Stored entries:
=-=-=-=-=
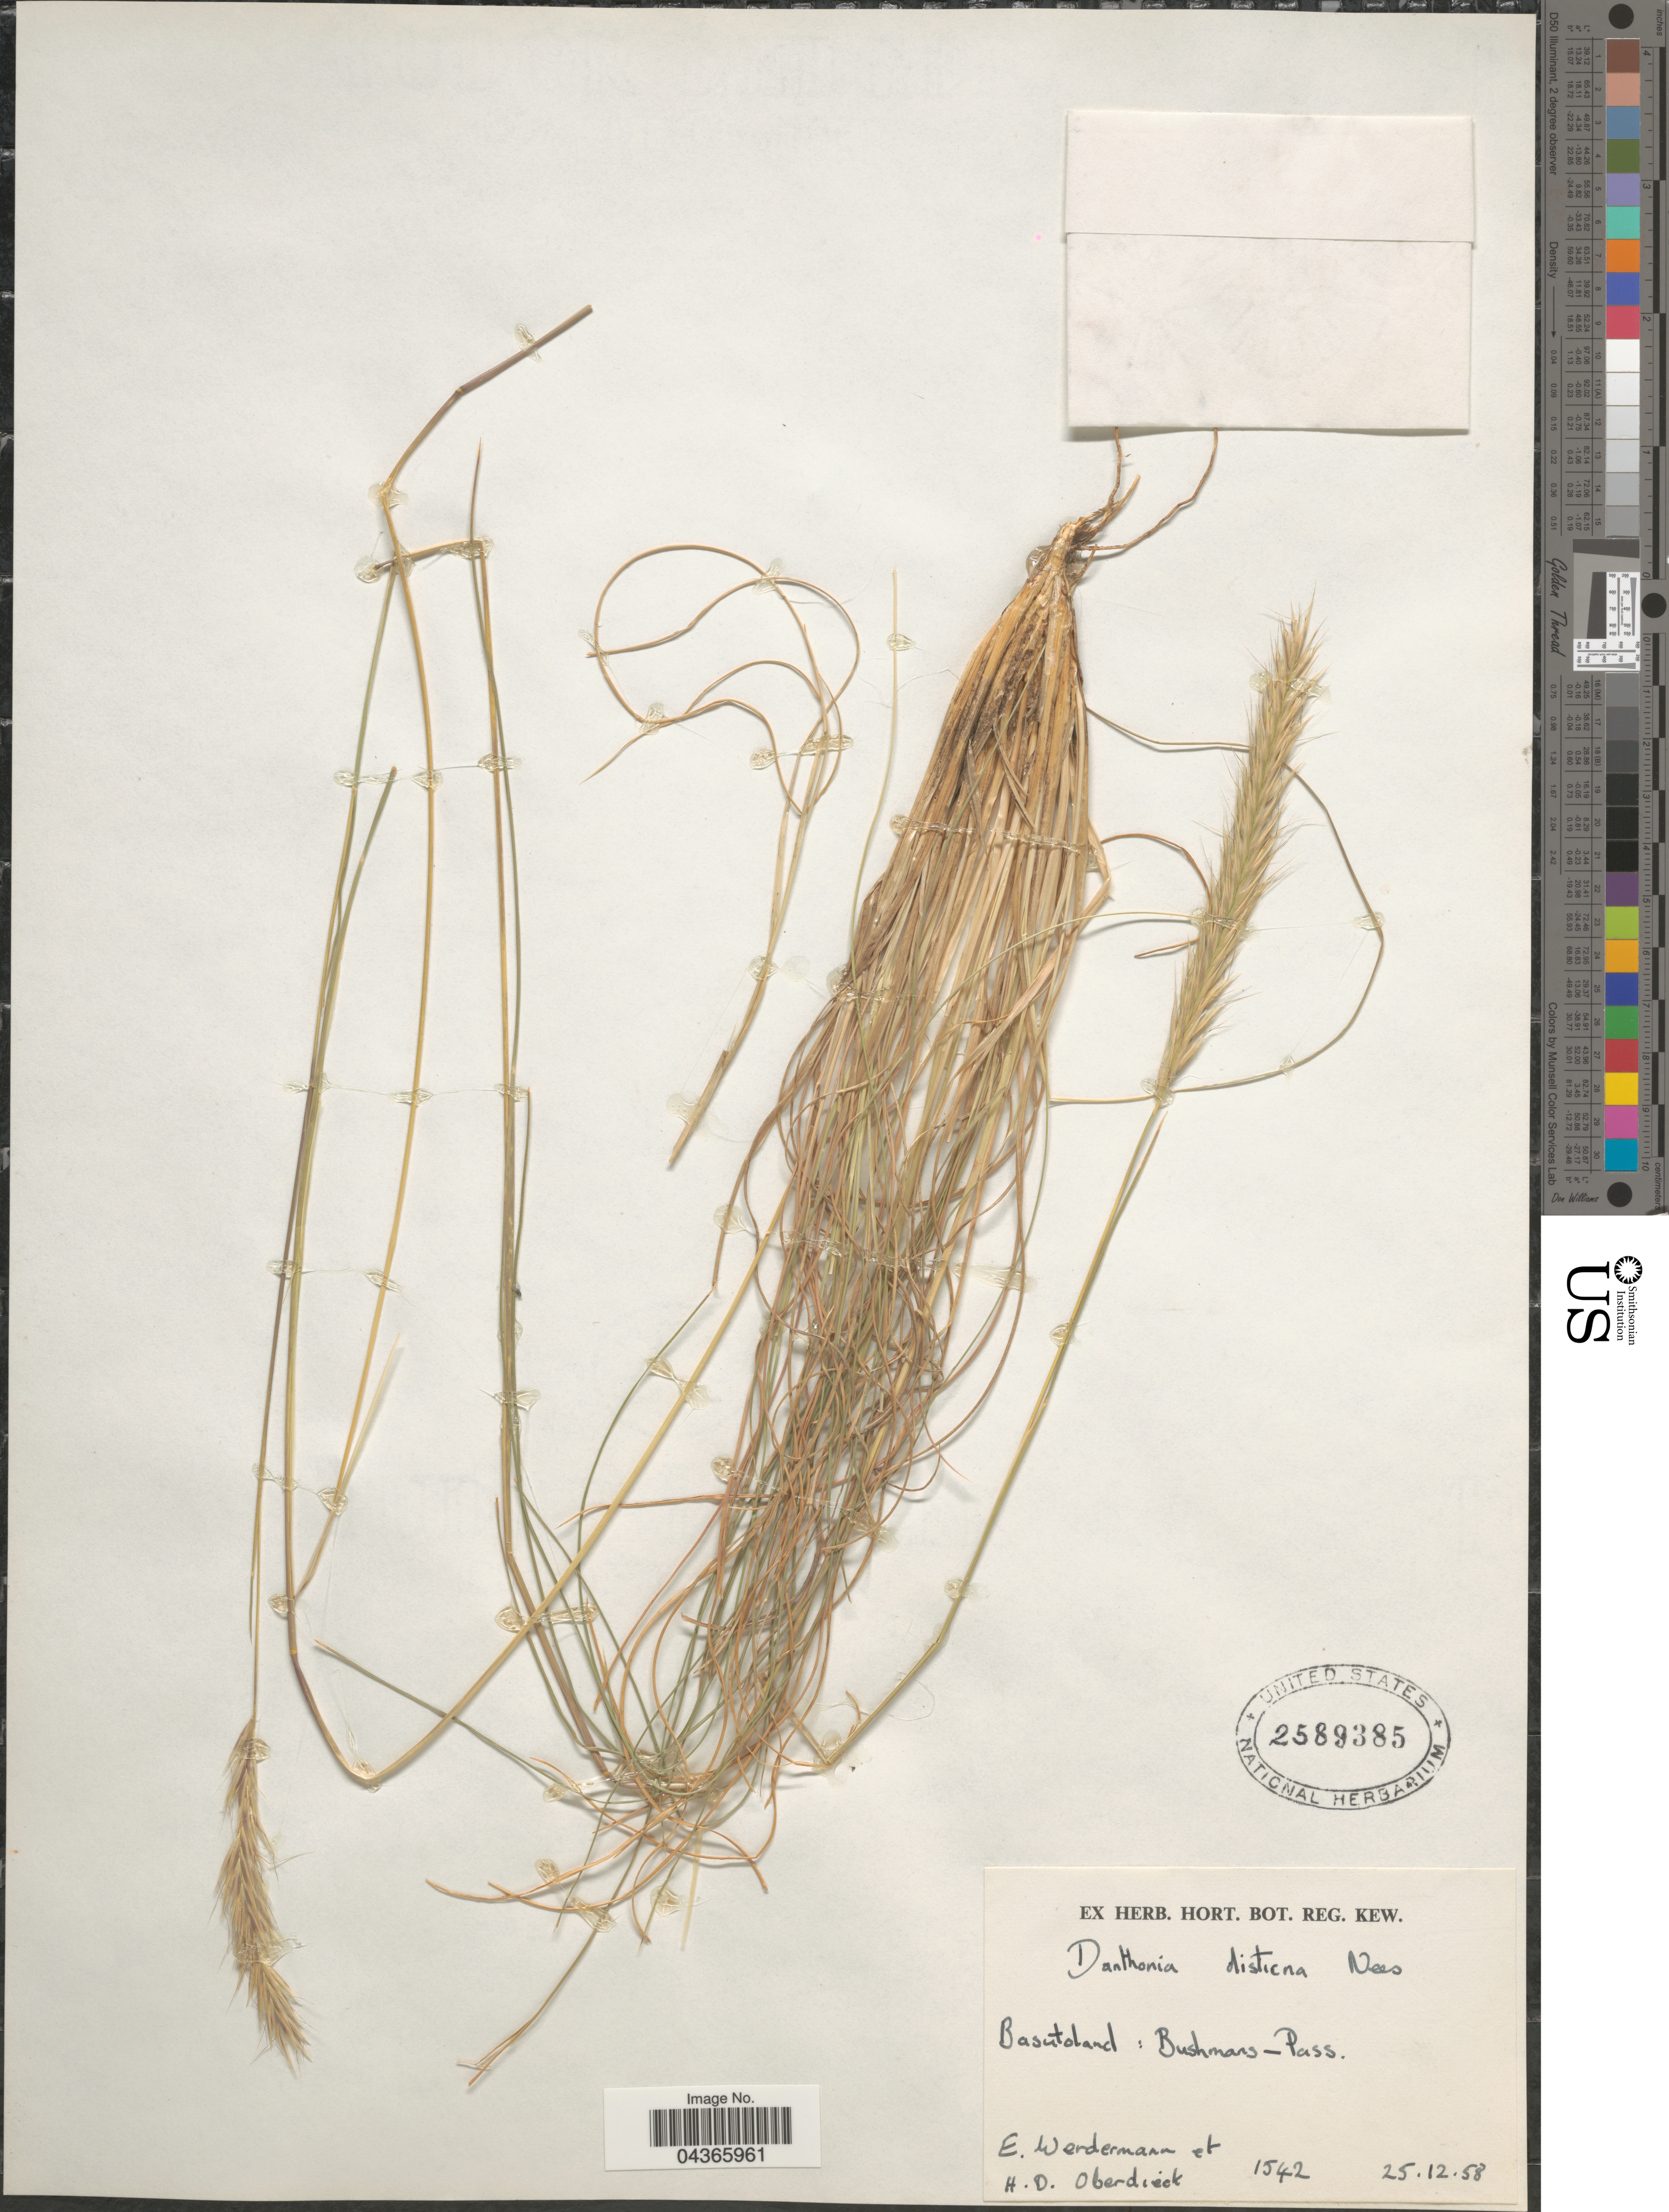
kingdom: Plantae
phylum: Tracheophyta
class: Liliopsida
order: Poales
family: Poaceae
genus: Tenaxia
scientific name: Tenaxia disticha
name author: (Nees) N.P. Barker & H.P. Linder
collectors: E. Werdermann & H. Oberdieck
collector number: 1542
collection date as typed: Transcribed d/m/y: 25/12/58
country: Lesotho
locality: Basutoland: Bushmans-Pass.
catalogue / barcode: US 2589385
=-=-=-=-=
▶ [WHAT TO DO] Format the lines of all the records above as one numbered list, skipping any blank lines and omitting the pictures.

▶ [SOLVED EXERCISE]
1. kingdom: Plantae
2. phylum: Tracheophyta
3. class: Liliopsida
4. order: Poales
5. family: Poaceae
6. genus: Tenaxia
7. scientific name: Tenaxia disticha
8. name author: (Nees) N.P. Barker & H.P. Linder
9. collectors: E. Werdermann & H. Oberdieck
10. collector number: 1542
11. collection date as typed: Transcribed d/m/y: 25/12/58
12. country: Lesotho
13. locality: Basutoland: Bushmans-Pass.
14. catalogue / barcode: US 2589385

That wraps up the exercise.